Kim Gordon has struggled with her relationship to her phone for some time now. The influential musician, artist, and founder of the cult clothing label X-girl traces the origins of her attachment to the aftermath of September 11, when she needed to be in constant communication with her loved ones. At the time, as she recalls, it was a lot of: “I’m here. You’re where? Okay, good.”
In later years, her phone usage became more intentional. Before Gordon left Northampton, Massachusetts—the countercultural hub where she spent the last two decades raising her daughter—for her native LA a few years ago, she approached social media almost like an art form. Every now and then, the former front woman of Sonic Youth would post a mundane scene to Instagram that, upon closer inspection, reveled in the absurdities of life: a dilapidated, Frieze-themed East Village Pizza box; a worn dog toy beside a pair of leopard underwear. She captioned these photos “flung,” and they offered the same sardonic wit that has characterized her actual artistic practice. Today, in the Glendale, California, studio where she conceives much of her visual work, Gordon admits she’s fully addicted to her phone. “It’s horrible,” she says with a laugh.
This week, that tortured 20-plus-year affair comes to a head in the art-rock legend’s new show at 303 Gallery in New York. The 13-painting exhibition, on view in the gallery’s Project Room until July 28, explores the central duality of our device-centered lives: both the endless possibilities and the endless loss at the touch of our fingertips. “iPhones are like whole worlds you can fall into,” explains Gordon, “but they’re also voids. You have to be careful.”
The new works—one six-by-seven-foot canvas and 12 much smaller, square ones—are a departure from the brush-stroked figures and paint-dripped scribblings of text that Gordon has previously exhibited. Their sodden layers of somber watercolors display murky pools of charcoal that spew into volcanic crimsons and highlights of electric yellow. There is a loose connection to the late Cy Twombly in the paintings’ coloration and drip effects, but Gordon’s primary point of reference was something else. “The iPhone promises freedom, and control over communication,” she says. “It’s an outlet of self-expression, and an escape and a distraction from the bigger picture of what’s going on in the world. It’s also useful for making paintings.”
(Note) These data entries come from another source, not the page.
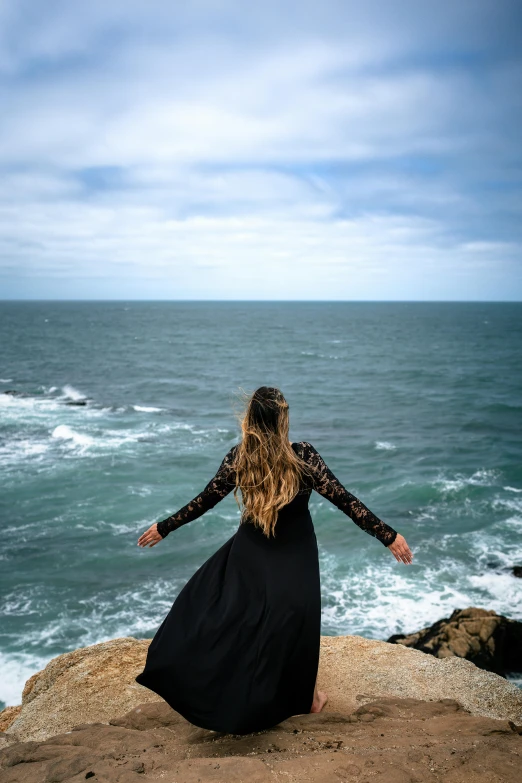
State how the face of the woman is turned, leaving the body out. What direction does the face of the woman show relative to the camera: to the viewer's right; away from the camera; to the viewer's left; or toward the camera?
away from the camera

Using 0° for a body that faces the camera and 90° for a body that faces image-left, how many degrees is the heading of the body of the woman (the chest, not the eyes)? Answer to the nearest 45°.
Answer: approximately 180°

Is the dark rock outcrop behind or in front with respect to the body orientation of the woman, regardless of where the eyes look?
in front
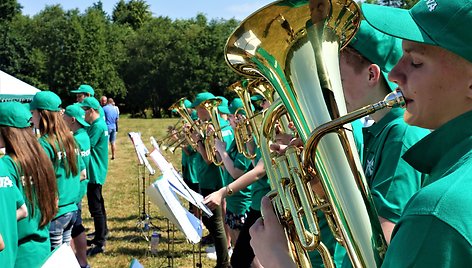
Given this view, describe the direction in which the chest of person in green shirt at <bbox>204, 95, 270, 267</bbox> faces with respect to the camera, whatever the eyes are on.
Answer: to the viewer's left

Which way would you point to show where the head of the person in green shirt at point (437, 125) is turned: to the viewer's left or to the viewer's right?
to the viewer's left

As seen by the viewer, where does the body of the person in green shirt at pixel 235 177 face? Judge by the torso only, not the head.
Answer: to the viewer's left

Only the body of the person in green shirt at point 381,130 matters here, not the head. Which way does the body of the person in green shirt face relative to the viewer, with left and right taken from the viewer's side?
facing to the left of the viewer

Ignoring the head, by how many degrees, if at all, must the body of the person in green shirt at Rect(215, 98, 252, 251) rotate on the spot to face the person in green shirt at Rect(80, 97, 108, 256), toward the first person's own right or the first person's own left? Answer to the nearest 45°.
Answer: approximately 45° to the first person's own right

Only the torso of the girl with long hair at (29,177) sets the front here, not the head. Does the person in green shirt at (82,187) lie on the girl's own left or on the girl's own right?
on the girl's own right

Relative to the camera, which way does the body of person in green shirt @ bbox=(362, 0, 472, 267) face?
to the viewer's left

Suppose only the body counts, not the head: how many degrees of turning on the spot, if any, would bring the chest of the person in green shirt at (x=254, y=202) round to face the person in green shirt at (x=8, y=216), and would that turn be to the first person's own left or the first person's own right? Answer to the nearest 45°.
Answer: approximately 45° to the first person's own left

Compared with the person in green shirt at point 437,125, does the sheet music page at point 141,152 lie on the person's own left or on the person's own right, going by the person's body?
on the person's own right
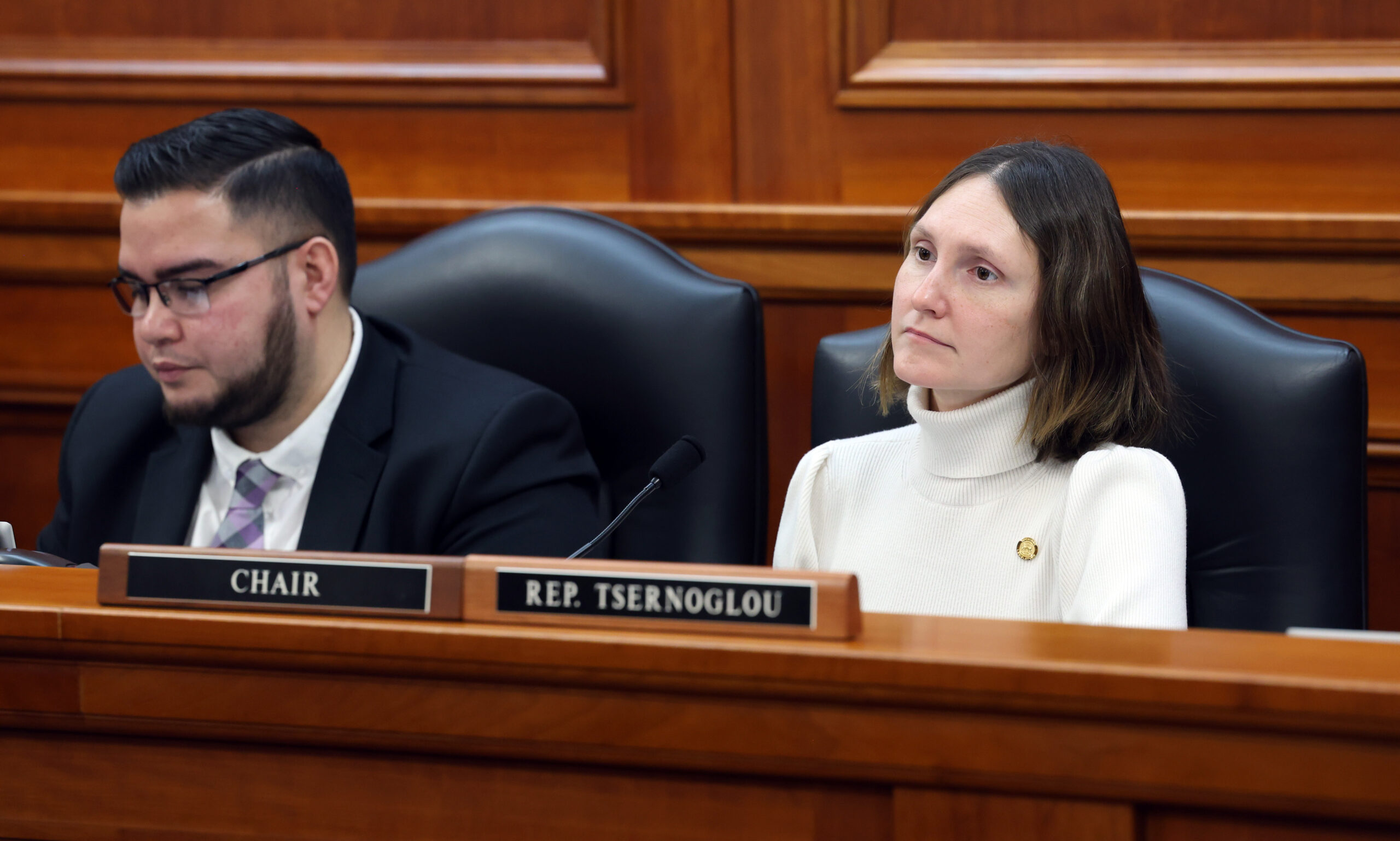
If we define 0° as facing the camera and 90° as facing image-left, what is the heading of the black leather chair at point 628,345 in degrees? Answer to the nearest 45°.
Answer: approximately 0°

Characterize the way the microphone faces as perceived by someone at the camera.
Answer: facing to the right of the viewer

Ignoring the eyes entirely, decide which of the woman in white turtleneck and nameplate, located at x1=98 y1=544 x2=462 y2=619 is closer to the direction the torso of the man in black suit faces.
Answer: the nameplate

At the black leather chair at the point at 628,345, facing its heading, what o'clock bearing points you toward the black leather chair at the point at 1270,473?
the black leather chair at the point at 1270,473 is roughly at 10 o'clock from the black leather chair at the point at 628,345.
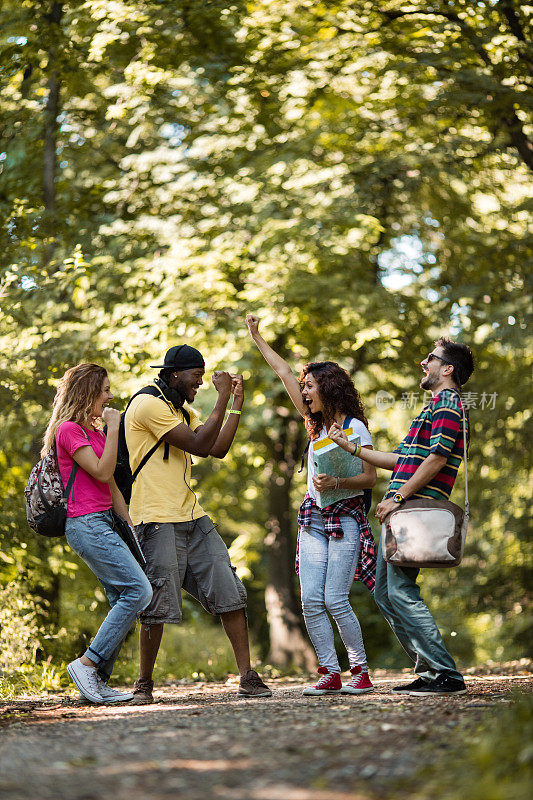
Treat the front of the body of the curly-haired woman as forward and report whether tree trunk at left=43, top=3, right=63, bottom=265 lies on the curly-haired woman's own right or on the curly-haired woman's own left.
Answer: on the curly-haired woman's own right

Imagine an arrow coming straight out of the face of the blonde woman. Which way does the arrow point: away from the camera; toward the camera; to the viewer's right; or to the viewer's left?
to the viewer's right

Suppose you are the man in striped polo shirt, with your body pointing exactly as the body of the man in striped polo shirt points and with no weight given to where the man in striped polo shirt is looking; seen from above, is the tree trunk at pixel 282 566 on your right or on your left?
on your right

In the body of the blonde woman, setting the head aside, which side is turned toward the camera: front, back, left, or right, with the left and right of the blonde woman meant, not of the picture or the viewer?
right

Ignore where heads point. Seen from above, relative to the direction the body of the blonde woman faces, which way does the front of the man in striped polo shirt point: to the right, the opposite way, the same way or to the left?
the opposite way

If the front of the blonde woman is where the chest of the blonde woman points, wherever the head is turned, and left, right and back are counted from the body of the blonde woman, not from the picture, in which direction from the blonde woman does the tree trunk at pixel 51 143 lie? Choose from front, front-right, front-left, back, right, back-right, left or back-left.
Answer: left

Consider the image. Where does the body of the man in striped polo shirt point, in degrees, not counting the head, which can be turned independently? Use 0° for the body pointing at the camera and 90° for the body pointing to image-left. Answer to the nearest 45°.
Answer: approximately 90°

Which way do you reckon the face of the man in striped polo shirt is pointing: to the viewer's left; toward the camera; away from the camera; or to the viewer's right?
to the viewer's left
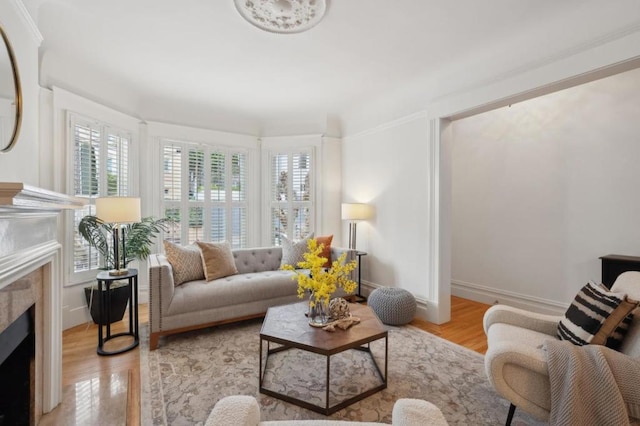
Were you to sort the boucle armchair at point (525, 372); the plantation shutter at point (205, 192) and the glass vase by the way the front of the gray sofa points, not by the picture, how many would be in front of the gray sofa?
2

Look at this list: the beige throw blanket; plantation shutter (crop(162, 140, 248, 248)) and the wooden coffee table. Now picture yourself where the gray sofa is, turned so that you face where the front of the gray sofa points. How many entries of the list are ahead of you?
2

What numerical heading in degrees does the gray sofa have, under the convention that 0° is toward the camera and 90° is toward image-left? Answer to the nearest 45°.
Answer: approximately 315°

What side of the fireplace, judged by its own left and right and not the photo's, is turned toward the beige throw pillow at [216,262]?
left

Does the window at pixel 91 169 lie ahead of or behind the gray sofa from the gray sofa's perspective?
behind
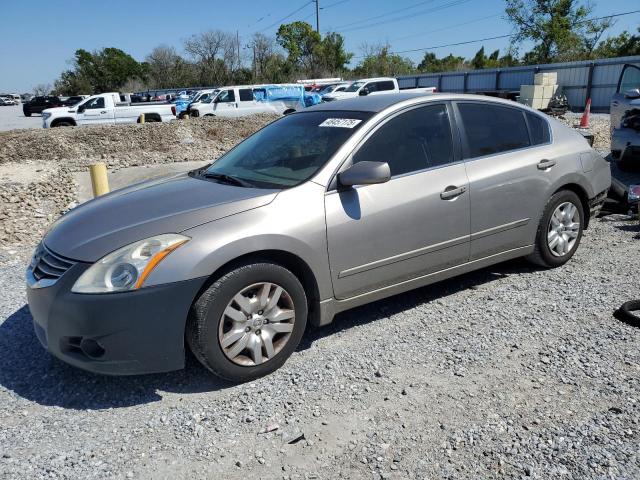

After finishing several of the works, Gordon placed an empty iPhone 13 Pro case on their surfaces, tracing it like a stencil and hollowing the shape out with a blade. Each carving both served as a tiny act of reclamation—of time, attention, sanity lost to the object—and created a portal to another world.
Because she works across multiple dimensions, Gordon contends that she’d make a better sculptor than any other kind of visual artist, and indeed much of the information in these new works lies in their negative space. The Collective, the largest artwork in the show, is marked with nearly 30 phone-case holes—curved rectangular openings that somewhat recall the windows in New York’s skyscrapers—while most of the rest bear a single void at their center. The works she did not cut into offer an unsettling contrast, their painted chaos still intact.
“I can see the parts of the paintings that are not there,” says the artist of her lacerated works, their colorful cutouts taped onto a wall in her studio. “But I can fill in the blank. Technology is always evolving forward, giving the false equation that humanity is also evolving.”